> TO DO:
Locate each line of the material below that contains the string "Bursa", and reproduce those lines in full.

> LISTED RECORDS:

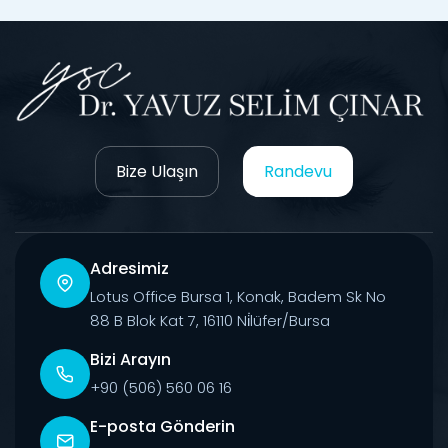
Bize Ulaşın
Randevu
Adresimiz
Lotus Office Bursa 1, Konak, Badem Sk No
88 B Blok Kat 7, 16110 Ni̇lüfer/Bursa
Bizi Arayın
+90 (506) 560 06 16
E-posta Gönderin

> ANSWER FOR THE TASK:
Lotus Office Bursa 1, Konak, Badem Sk No
88 B Blok Kat 7, 16110 Ni̇lüfer/Bursa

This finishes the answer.